» Work item: Return the lines of the items below verbatim, beginning with the line containing "金音創作獎（英語譯名：Golden Indie Music" and ending with the line containing "- [2022金音獎入圍名單：珂拉琪獲頒「評審團獎」，評審團主席許哲珮透露評選內幕 - The", both included.

Recorded data:
*** Begin section ***
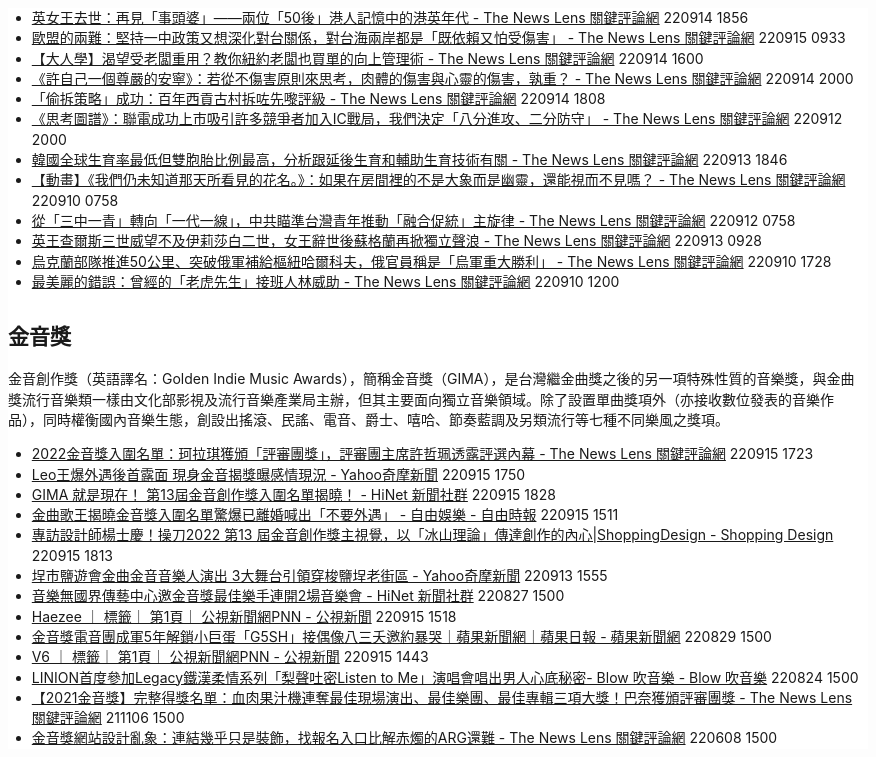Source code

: - [英女王去世：再見「事頭婆」——兩位「50後」港人記憶中的港英年代 - The News Lens 關鍵評論網](https://www.thenewslens.com/article/173207 "英女王去世：再見「事頭婆」——兩位「50後」港人記憶中的港英年代 - The News Lens 關鍵評論網") 220914 1856
- [歐盟的兩難：堅持一中政策又想深化對台關係，對台海兩岸都是「既依賴又怕受傷害」 - The News Lens 關鍵評論網](https://www.thenewslens.com/article/173273 "歐盟的兩難：堅持一中政策又想深化對台關係，對台海兩岸都是「既依賴又怕受傷害」 - The News Lens 關鍵評論網") 220915 0933
- [【大人學】渴望受老闆重用？教你紐約老闆也買單的向上管理術 - The News Lens 關鍵評論網](https://www.thenewslens.com/article/172714 "【大人學】渴望受老闆重用？教你紐約老闆也買單的向上管理術 - The News Lens 關鍵評論網") 220914 1600
- [《許自己一個尊嚴的安寧》：若從不傷害原則來思考，肉體的傷害與心靈的傷害，孰重？ - The News Lens 關鍵評論網](https://www.thenewslens.com/article/172582 "《許自己一個尊嚴的安寧》：若從不傷害原則來思考，肉體的傷害與心靈的傷害，孰重？ - The News Lens 關鍵評論網") 220914 2000
- [「偷拆策略」成功：百年西貢古村拆咗先嚟評級 - The News Lens 關鍵評論網](https://www.thenewslens.com/article/173250 "「偷拆策略」成功：百年西貢古村拆咗先嚟評級 - The News Lens 關鍵評論網") 220914 1808
- [《思考圖譜》：聯電成功上市吸引許多競爭者加入IC戰局，我們決定「八分進攻、二分防守」 - The News Lens 關鍵評論網](https://www.thenewslens.com/article/172556 "《思考圖譜》：聯電成功上市吸引許多競爭者加入IC戰局，我們決定「八分進攻、二分防守」 - The News Lens 關鍵評論網") 220912 2000
- [韓國全球生育率最低但雙胞胎比例最高，分析跟延後生育和輔助生育技術有關 - The News Lens 關鍵評論網](https://www.thenewslens.com/article/173178 "韓國全球生育率最低但雙胞胎比例最高，分析跟延後生育和輔助生育技術有關 - The News Lens 關鍵評論網") 220913 1846
- [【動畫】《我們仍未知道那天所看見的花名。》：如果在房間裡的不是大象而是幽靈，還能視而不見嗎？ - The News Lens 關鍵評論網](https://www.thenewslens.com/article/172953 "【動畫】《我們仍未知道那天所看見的花名。》：如果在房間裡的不是大象而是幽靈，還能視而不見嗎？ - The News Lens 關鍵評論網") 220910 0758
- [從「三中一青」轉向「一代一線」，中共瞄準台灣青年推動「融合促統」主旋律 - The News Lens 關鍵評論網](https://www.thenewslens.com/article/172995 "從「三中一青」轉向「一代一線」，中共瞄準台灣青年推動「融合促統」主旋律 - The News Lens 關鍵評論網") 220912 0758
- [英王查爾斯三世威望不及伊莉莎白二世，女王辭世後蘇格蘭再掀獨立聲浪 - The News Lens 關鍵評論網](https://www.thenewslens.com/article/173147 "英王查爾斯三世威望不及伊莉莎白二世，女王辭世後蘇格蘭再掀獨立聲浪 - The News Lens 關鍵評論網") 220913 0928
- [烏克蘭部隊推進50公里、突破俄軍補給樞紐哈爾科夫，俄官員稱是「烏軍重大勝利」 - The News Lens 關鍵評論網](https://www.thenewslens.com/article/173063 "烏克蘭部隊推進50公里、突破俄軍補給樞紐哈爾科夫，俄官員稱是「烏軍重大勝利」 - The News Lens 關鍵評論網") 220910 1728
- [最美麗的錯誤：曾經的「老虎先生」接班人林威助 - The News Lens 關鍵評論網](https://www.thenewslens.com/article/173020 "最美麗的錯誤：曾經的「老虎先生」接班人林威助 - The News Lens 關鍵評論網") 220910 1200

## 金音獎

金音創作獎（英語譯名：Golden Indie Music Awards），簡稱金音獎（GIMA），是台灣繼金曲獎之後的另一項特殊性質的音樂獎，與金曲獎流行音樂類一樣由文化部影視及流行音樂產業局主辦，但其主要面向獨立音樂領域。除了設置單曲獎項外（亦接收數位發表的音樂作品），同時權衡國內音樂生態，創設出搖滾、民謠、電音、爵士、嘻哈、節奏藍調及另類流行等七種不同樂風之獎項。
- [2022金音獎入圍名單：珂拉琪獲頒「評審團獎」，評審團主席許哲珮透露評選內幕 - The News Lens 關鍵評論網](https://www.thenewslens.com/article/173251 "2022金音獎入圍名單：珂拉琪獲頒「評審團獎」，評審團主席許哲珮透露評選內幕 - The News Lens 關鍵評論網") 220915 1723
- [Leo王爆外遇後首露面 現身金音揭獎曝感情現況 - Yahoo奇摩新聞](https://tw.news.yahoo.com/leo%E7%8E%8B%E7%88%86%E5%A4%96%E9%81%87%E5%BE%8C%E9%A6%96%E9%9C%B2%E9%9D%A2-%E7%8F%BE%E8%BA%AB%E9%87%91%E9%9F%B3%E6%8F%AD%E7%8D%8E%E6%9B%9D%E6%84%9F%E6%83%85%E7%8F%BE%E6%B3%81-075205844.html "Leo王爆外遇後首露面 現身金音揭獎曝感情現況 - Yahoo奇摩新聞") 220915 1750
- [GIMA 就是現在！ 第13屆金音創作獎入圍名單揭曉！ - HiNet 新聞社群](https://times.hinet.net/picNews/24139421 "GIMA 就是現在！ 第13屆金音創作獎入圍名單揭曉！ - HiNet 新聞社群") 220915 1828
- [金曲歌王揭曉金音獎入圍名單驚爆已離婚喊出「不要外遇」 - 自由娛樂 - 自由時報](https://news.ltn.com.tw/news/entertainment/breakingnews/4059069 "金曲歌王揭曉金音獎入圍名單驚爆已離婚喊出「不要外遇」 - 自由娛樂 - 自由時報") 220915 1511
- [專訪設計師楊士慶！操刀2022 第13 屆金音創作獎主視覺，以「冰山理論」傳達創作的內心|ShoppingDesign - Shopping Design](https://www.shoppingdesign.com.tw/post/view/8206 "專訪設計師楊士慶！操刀2022 第13 屆金音創作獎主視覺，以「冰山理論」傳達創作的內心|ShoppingDesign - Shopping Design") 220915 1813
- [埕市鹽遊會金曲金音音樂人演出 3大舞台引領穿梭鹽埕老街區 - Yahoo奇摩新聞](https://tw.news.yahoo.com/%E5%9F%95%E5%B8%82%E9%B9%BD%E9%81%8A%E6%9C%83%E9%87%91%E6%9B%B2%E9%87%91%E9%9F%B3%E9%9F%B3%E6%A8%82%E4%BA%BA%E6%BC%94%E5%87%BA-3%E5%A4%A7%E8%88%9E%E5%8F%B0%E5%BC%95%E9%A0%98%E7%A9%BF%E6%A2%AD%E9%B9%BD%E5%9F%95%E8%80%81%E8%A1%97%E5%8D%80-075543004.html "埕市鹽遊會金曲金音音樂人演出 3大舞台引領穿梭鹽埕老街區 - Yahoo奇摩新聞") 220913 1555
- [音樂無國界傳藝中心邀金音獎最佳樂手連開2場音樂會 - HiNet 新聞社群](https://times.hinet.net/news/24104070 "音樂無國界傳藝中心邀金音獎最佳樂手連開2場音樂會 - HiNet 新聞社群") 220827 1500
- [Haezee ｜ 標籤｜ 第1頁｜ 公視新聞網PNN - 公視新聞](https://news.pts.org.tw/tag/25651/ "Haezee ｜ 標籤｜ 第1頁｜ 公視新聞網PNN - 公視新聞") 220915 1518
- [金音獎電音團成軍5年解鎖小巨蛋「G5SH」接偶像八三夭邀約暴哭｜蘋果新聞網｜蘋果日報 - 蘋果新聞網](https://www.appledaily.com.tw/entertainment/20220829/E2B587975A3569511AA29C6703 "金音獎電音團成軍5年解鎖小巨蛋「G5SH」接偶像八三夭邀約暴哭｜蘋果新聞網｜蘋果日報 - 蘋果新聞網") 220829 1500
- [V6 ｜ 標籤｜ 第1頁｜ 公視新聞網PNN - 公視新聞](https://news.pts.org.tw/tag/19146/ "V6 ｜ 標籤｜ 第1頁｜ 公視新聞網PNN - 公視新聞") 220915 1443
- [LINION首度參加Legacy鐵漢柔情系列「梨聲吐密Listen to Me」演唱會唱出男人心底秘密- Blow 吹音樂 - Blow 吹音樂](https://blow.streetvoice.com/62569/ "LINION首度參加Legacy鐵漢柔情系列「梨聲吐密Listen to Me」演唱會唱出男人心底秘密- Blow 吹音樂 - Blow 吹音樂") 220824 1500
- [【2021金音獎】完整得獎名單：血肉果汁機連奪最佳現場演出、最佳樂團、最佳專輯三項大獎！巴奈獲頒評審團獎 - The News Lens 關鍵評論網](https://www.thenewslens.com/article/158590 "【2021金音獎】完整得獎名單：血肉果汁機連奪最佳現場演出、最佳樂團、最佳專輯三項大獎！巴奈獲頒評審團獎 - The News Lens 關鍵評論網") 211106 1500
- [金音獎網站設計亂象：連結幾乎只是裝飾，找報名入口比解赤燭的ARG還難 - The News Lens 關鍵評論網](https://www.thenewslens.com/article/167848 "金音獎網站設計亂象：連結幾乎只是裝飾，找報名入口比解赤燭的ARG還難 - The News Lens 關鍵評論網") 220608 1500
*** End section ***
» Exercise output:
金音創作獎（英語譯名：Golden Indie Music Awards），簡稱金音獎（GIMA），是台灣繼金曲獎之後的另一項特殊性質的音樂獎，與金曲獎流行音樂類一樣由文化部影視及流行音樂產業局主辦，但其主要面向獨立音樂領域。除了設置單曲獎項外（亦接收數位發表的音樂作品），同時權衡國內音樂生態，創設出搖滾、民謠、電音、爵士、嘻哈、節奏藍調及另類流行等七種不同樂風之獎項。
- [2022金音獎入圍名單：珂拉琪獲頒「評審團獎」，評審團主席許哲珮透露評選內幕 - The News Lens 關鍵評論網](https://www.thenewslens.com/article/173251 "2022金音獎入圍名單：珂拉琪獲頒「評審團獎」，評審團主席許哲珮透露評選內幕 - The News Lens 關鍵評論網") 220915 1723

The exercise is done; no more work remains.